Source passage below:

True, Ghiggia and Schiaffino both moved to Italy – and even ended up playing for the Italian national team. But they only crossed the Atlantic when they were, respectively, in their mid and late 20s (26 in Ghiggia’s case, 29 in Schiaffino’s).

Both spent years as idols with Montevideo giants Peñarol – Suárez came through the ranks at Nacional, their great rivals. But his spell in the first team was short. He made his debut at 18, and had already been linked to Flamengo in Brazil when he joined Groningen in Holland at the age of 19. A year later he was snapped up by Ajax, and after three and a half seasons in Amsterdam came the move to Liverpool.

Bigger clubs and bigger leagues meant bigger headlines, not all of them positive. But however controversial his antics, most Uruguayans remain proud of him. He is one of their own. He is from the working-class background typical of most Uruguayan players – and his life got harder when he was nine years old. His parents split up, leaving his mother to take care of six children (one of his brothers is a footballer in El Salvador). Without paternal control, the adolescent Suarez nearly went off the rails, drinking too much and training too little until a youth coach at Nacional gave him an ultimatum – shape up, or get out.

He is a prime example of “garra charrua”, the will to win, of which Uruguay’s 1950 triumph is the most famous example. Literally, “garra charrus” translates as the claw of the Charrua tribe, who used to inhabit the land that in 1830 became the Oriental Republic of Uruguay.

The Charruas were virtually wiped out in the early stages of European colonisation. But to this day, the Uruguayans like to claim the fighting spirit of the tribe as their own birthright. And, more than anything else, it is the national sport that brings this fighting spirit to the surface.

“Other countries have their history,” goes the famous phrase, “Uruguay has its football.” The first kings of the global game, Uruguay did not lose a World Cup match until going down to the great Hungarians in the semi-final of the 1954 World Cup – a match considered by some contemporary judges to be the best ever played up to that point. From then on, with football catching on all over the planet, it became increasingly hard for Uruguay, with its tiny population, to compete on equal terms.

Defeat hurt. It felt like a betrayal of the nation. Uruguayan teams at times responded by kicking their opponents as if they were trying to repel hordes of invaders. Suárez is an extreme case – he even got sent off on his international debut, a friendly against Colombia at the start of 2007. But his on-field antics – winding up opponents, even biting them – are understood in Uruguay in this context; he does what it takes to win, even if in the heat of the moment this carries him over the line of all reasonable behaviour.

End of Source passage.

-- Work item --
In the passage above about Suárez and Uruguayan football, how old was Suárez when he joined Groningen?

Records supplied below:

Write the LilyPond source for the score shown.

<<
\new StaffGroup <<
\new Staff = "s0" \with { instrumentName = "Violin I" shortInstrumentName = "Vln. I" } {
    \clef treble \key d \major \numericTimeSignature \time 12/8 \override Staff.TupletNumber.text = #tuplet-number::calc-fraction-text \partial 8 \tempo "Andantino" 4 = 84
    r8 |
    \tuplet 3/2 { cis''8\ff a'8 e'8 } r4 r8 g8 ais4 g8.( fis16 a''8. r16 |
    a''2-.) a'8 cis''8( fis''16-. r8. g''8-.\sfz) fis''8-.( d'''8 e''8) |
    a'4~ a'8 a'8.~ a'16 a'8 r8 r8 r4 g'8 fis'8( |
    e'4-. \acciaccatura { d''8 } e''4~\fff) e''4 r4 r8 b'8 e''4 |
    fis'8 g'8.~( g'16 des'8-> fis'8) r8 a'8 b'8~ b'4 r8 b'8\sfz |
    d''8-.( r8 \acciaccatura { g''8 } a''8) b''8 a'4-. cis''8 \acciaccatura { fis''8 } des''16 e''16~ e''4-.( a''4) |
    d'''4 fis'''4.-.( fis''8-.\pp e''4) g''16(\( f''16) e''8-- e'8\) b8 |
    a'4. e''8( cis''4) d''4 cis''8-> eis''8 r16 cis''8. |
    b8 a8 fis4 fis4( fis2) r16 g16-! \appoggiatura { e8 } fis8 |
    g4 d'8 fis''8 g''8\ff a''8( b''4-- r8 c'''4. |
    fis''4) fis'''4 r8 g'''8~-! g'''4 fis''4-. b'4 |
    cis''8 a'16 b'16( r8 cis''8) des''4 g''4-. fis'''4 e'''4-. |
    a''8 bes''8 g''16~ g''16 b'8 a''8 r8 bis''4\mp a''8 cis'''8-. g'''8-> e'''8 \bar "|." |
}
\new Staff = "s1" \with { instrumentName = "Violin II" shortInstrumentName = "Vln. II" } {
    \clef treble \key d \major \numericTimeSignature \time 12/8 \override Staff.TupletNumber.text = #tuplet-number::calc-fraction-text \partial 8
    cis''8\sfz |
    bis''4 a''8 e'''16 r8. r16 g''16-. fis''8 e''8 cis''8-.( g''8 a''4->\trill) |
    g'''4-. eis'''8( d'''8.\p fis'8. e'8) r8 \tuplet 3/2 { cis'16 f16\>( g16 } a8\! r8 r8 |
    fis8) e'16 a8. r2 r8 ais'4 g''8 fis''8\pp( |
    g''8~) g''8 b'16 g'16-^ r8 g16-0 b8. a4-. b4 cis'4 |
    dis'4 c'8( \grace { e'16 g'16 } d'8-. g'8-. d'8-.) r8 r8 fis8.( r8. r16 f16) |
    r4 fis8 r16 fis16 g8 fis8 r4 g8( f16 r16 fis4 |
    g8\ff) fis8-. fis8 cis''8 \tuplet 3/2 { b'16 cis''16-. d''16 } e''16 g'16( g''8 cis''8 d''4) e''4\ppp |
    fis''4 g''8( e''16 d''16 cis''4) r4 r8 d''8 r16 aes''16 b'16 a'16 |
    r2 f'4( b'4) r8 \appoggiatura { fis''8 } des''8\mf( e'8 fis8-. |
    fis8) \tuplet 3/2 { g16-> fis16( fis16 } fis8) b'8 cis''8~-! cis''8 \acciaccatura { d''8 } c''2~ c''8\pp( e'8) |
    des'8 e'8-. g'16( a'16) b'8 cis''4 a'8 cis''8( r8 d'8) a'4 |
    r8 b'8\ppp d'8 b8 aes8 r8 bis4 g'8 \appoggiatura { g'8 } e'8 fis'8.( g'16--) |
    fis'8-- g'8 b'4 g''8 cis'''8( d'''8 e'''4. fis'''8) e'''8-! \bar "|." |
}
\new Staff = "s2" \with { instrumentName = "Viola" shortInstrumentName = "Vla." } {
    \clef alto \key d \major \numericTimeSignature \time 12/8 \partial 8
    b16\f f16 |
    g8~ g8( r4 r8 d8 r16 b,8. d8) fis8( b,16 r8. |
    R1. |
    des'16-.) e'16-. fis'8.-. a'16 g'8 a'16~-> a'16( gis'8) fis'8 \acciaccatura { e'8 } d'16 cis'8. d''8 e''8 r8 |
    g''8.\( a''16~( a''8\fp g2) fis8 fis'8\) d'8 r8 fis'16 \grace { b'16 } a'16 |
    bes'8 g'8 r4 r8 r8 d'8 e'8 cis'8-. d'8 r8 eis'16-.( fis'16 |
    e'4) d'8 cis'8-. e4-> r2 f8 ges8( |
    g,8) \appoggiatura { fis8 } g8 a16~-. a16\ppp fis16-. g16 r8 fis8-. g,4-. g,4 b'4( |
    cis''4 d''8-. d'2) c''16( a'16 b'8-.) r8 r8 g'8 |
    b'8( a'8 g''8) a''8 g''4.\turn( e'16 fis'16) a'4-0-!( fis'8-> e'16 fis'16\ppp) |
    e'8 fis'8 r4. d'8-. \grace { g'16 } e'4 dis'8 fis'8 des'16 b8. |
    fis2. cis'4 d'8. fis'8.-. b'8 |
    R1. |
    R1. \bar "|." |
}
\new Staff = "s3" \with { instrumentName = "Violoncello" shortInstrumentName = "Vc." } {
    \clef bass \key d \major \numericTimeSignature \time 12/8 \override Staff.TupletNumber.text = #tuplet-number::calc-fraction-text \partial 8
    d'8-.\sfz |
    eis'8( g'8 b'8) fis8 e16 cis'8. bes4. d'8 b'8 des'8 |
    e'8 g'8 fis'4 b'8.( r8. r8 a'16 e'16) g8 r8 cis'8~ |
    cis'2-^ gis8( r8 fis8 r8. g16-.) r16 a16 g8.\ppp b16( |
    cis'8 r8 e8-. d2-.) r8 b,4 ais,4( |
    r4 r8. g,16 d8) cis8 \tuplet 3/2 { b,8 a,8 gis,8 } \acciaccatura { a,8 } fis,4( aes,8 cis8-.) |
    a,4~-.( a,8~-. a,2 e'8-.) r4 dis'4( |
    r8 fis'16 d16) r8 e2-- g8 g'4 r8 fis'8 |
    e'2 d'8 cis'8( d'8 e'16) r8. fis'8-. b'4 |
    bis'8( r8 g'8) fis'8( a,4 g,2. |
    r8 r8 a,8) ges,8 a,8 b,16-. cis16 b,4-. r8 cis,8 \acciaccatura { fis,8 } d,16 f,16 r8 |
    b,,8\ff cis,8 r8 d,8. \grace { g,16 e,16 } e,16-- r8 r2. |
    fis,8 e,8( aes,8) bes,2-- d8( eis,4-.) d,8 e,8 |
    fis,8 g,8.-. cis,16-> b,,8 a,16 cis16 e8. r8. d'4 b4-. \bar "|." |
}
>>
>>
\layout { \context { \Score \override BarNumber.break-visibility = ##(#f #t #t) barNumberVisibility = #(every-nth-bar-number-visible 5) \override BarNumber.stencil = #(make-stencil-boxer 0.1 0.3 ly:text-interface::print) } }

End of Records supplied.

-- Completed exercise --
He was 19.